Krankenversicherungen sind gegen die Prämie
Vertreter gesetzlicher Krankenkassen (GKV) wie beispielsweise die Vorstandsvorsitzende des Marktführers Barmer GEK, Birgit Fischer, lehnen die Kopfpauschale ab. Die einkommensunabhängige Prämie sei, laut Fischer, so wie sie geplant ist, unbezahlbar und nicht gerecht. Sie ist um mindesten 20 Milliarden Euro teurer. Auch der Verband der privaten Krankenversicherungen (PKV) spricht sich dagegen aus. Er findet in dem Prämienmodell keine Lösung für das demografisch bedingte Kosten- und Ausgabenproblem der GKV. Außerdem entlastet die Prämie die Lohnnebenkosten nur bedingt. Zwar werden sie durch die niedrigeren Arbeitgeberanteile gesenkt, jedoch die allgemeinen Lohnkosten verteuern sich in dieser Höhe. Die Kalkulation stimmt, solange sich die Gewerkschaften ruhig verhalten. Steigen die Tariflöhne, steigt der Arbeitgeberanteil, trotz Fixierung, an.

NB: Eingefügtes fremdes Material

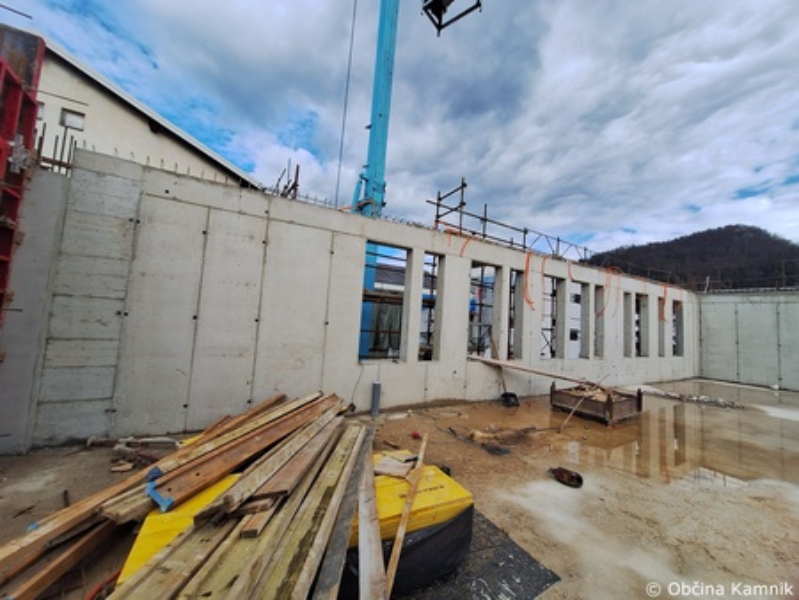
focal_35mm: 13
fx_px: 300
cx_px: 400
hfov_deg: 106.2
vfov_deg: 90.0
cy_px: 300
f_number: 2.2
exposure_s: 1/1006
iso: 40
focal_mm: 1.74
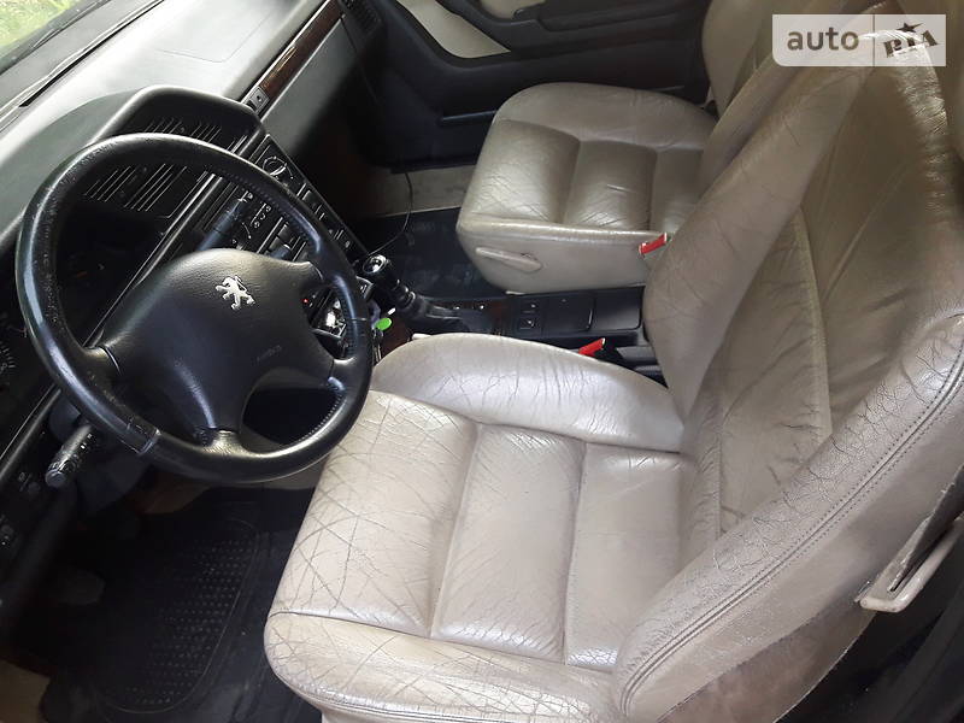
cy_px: 362
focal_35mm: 28
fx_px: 780
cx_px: 482
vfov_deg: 49.7
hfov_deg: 63.4
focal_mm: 3.7
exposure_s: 1/25
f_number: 1.9
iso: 160
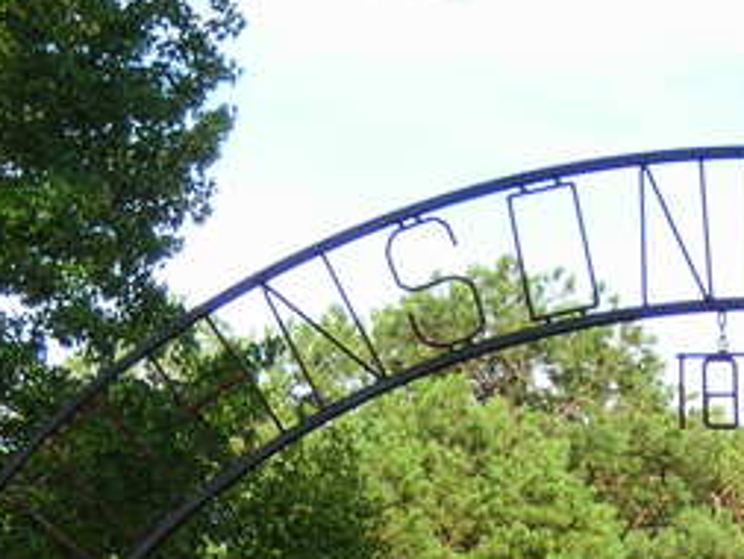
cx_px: 682
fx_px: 4580
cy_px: 731
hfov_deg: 9.2
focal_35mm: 213
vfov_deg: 6.9
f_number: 4.2
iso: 50
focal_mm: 12.7
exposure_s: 1/121
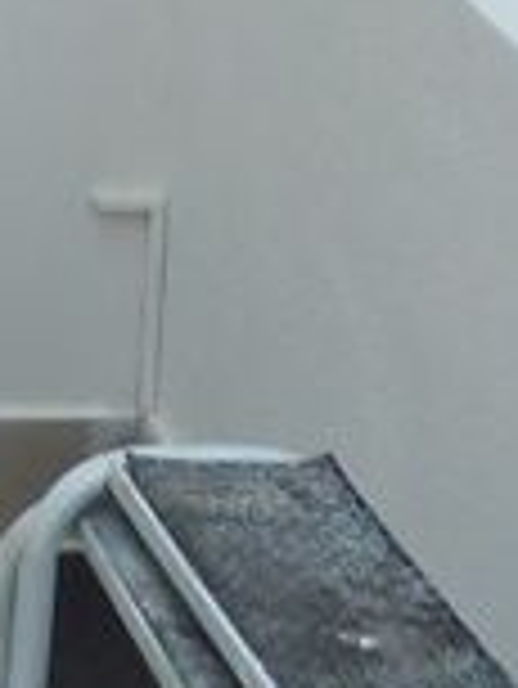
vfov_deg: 10.3
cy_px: -1124
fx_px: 3128
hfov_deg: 8.4
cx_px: -838
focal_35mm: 157
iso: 80
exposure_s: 1/80
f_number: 3.3
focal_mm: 4.1
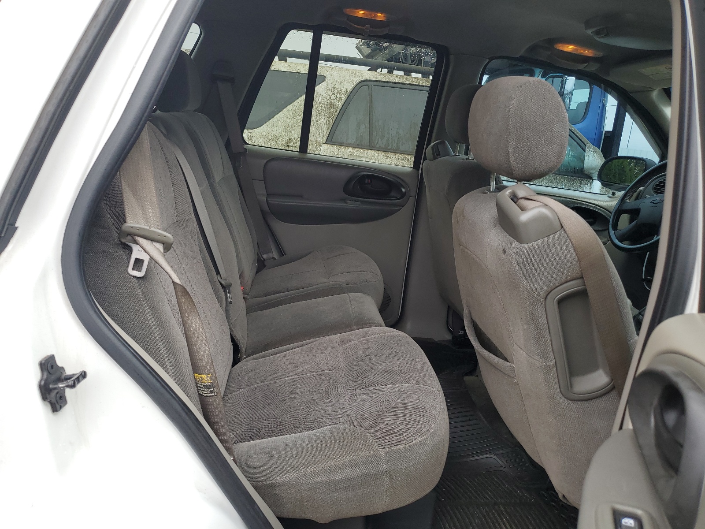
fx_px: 530
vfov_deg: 53.1
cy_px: 264
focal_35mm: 26
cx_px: 352
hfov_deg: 67.3
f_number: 1.5
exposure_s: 1/278
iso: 50
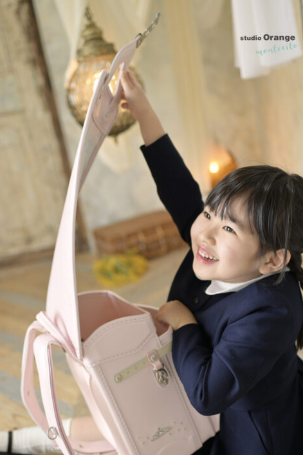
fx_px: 493
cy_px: 248
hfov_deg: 34.2
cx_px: 156
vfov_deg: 49.5
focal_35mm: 39
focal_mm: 35
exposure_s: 1/400
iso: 500
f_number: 2.2
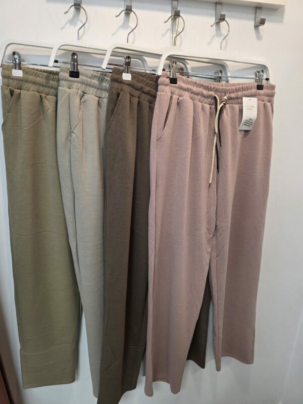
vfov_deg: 73.9
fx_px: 268
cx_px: 152
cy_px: 202
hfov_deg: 58.9
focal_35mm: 23
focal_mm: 6.3
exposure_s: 1/100
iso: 200
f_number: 1.7
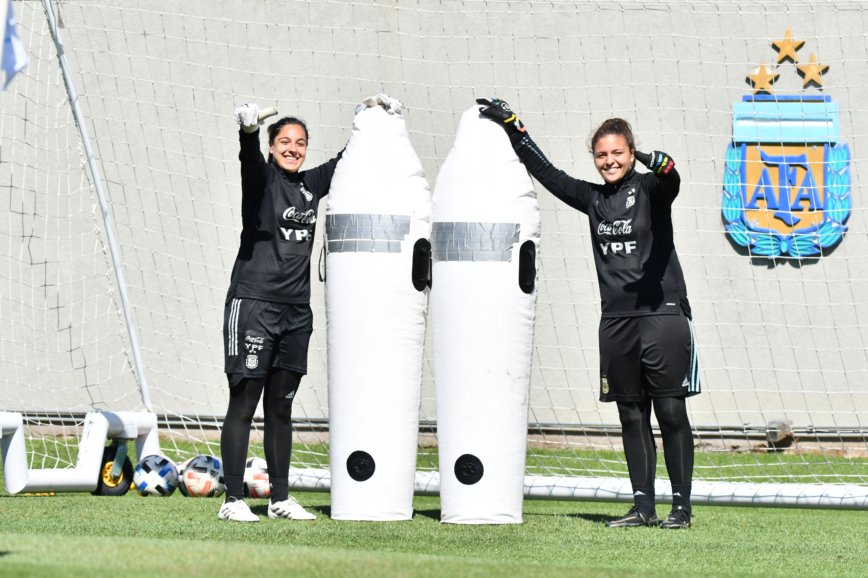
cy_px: 289
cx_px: 434
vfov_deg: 4.6
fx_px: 7233
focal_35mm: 300
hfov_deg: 6.9
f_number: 6.3
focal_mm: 200
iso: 1000
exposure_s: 1/4000
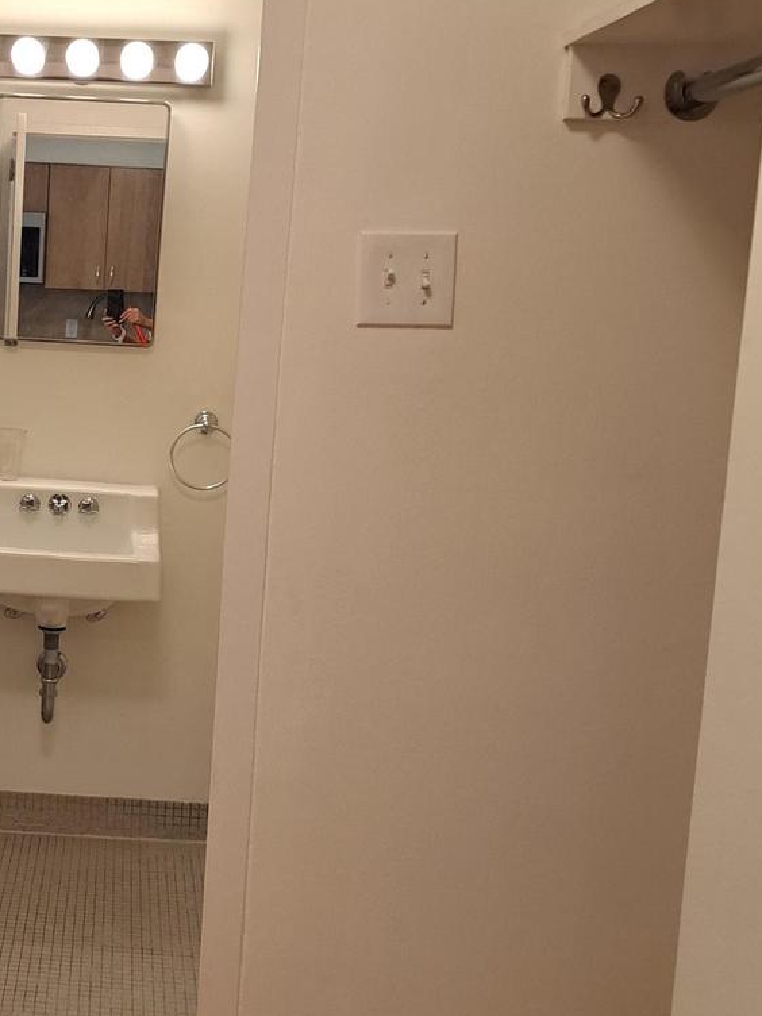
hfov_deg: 28.0
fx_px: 1438
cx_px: 12
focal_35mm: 49
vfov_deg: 38.9
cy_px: 459
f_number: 1.8
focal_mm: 5.23
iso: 100
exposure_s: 1/60
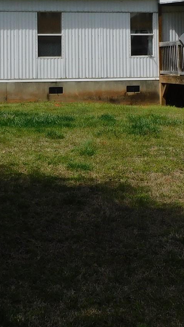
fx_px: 547
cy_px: 58
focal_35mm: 63
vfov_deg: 32.3
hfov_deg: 19.1
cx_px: 77
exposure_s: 1/1250
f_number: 4.8
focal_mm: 4.3
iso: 125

Sollten die Arbeitnehmervertreter die erhöhten Lohnkosten in ihren Tarifen nachfordern, wird an Mitarbeitern kein Cent eingespart.
Was ganz am Ende der schrittweisen Einführung in dem Paket Gesundheitsprämie steckt, bleibt abzuwarten. Würde jetzt schon mit offenen Karten gespielt, wäre weniger Platz für Ängste und Spekulationen. Vielleicht gäbe es sogar mehr Befürworter für das von Gesundheitsminister Philipp Rösler angestrebte System.